Although in written English, there’re spaces between every word, in spoken English there’re always never (1)pauses between words. In order to understand spoken English, it is (2)essential to understand how this linking is done. Today let’s (3)concentrate on the most common sound linking situation. Whenever a word ending in a consonant sound is followed by a word beginning with a vowel sound, the consonant sound is linked to the vowel sound as if they were part of the same word.

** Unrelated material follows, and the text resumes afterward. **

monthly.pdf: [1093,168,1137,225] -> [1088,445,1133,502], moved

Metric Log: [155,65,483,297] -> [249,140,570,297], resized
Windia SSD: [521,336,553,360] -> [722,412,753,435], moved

Let’s look at some examples. I’d like another bowl of rice, please. First, note that although there’re six words in the sentence, all the words are linked together without pause. Listen again. I’d like another bowl of rice, please. Now listen to how the words “like” and “another” are linked. “Like another”, “like-another”. “Like” ends in a consonant sound, and “another” begins with a vowel sound. So the “k” from “like” is linked to the “a” from “another” to produce “kanother”. Listen to the example sentence again. I’d like another bowl of rice, please. In the sentence there is another example of a consonant being linked to a vowel. A bowl of, a bowl-of. It sounds like that you’re saying the word “love”. Here’s another example. I’d love a bowl of rice. I’d love a bowl of rice. This sound linking is probably the biggest problem for learners of English when they try to understand native speaker’s talking. We’ll talk more about sound linking in future daily tips, as this is an extremely import feature of spoken English. Today’s tip is to link consonants to vowels which come after them. Till then, tomorrow, for another daily tip.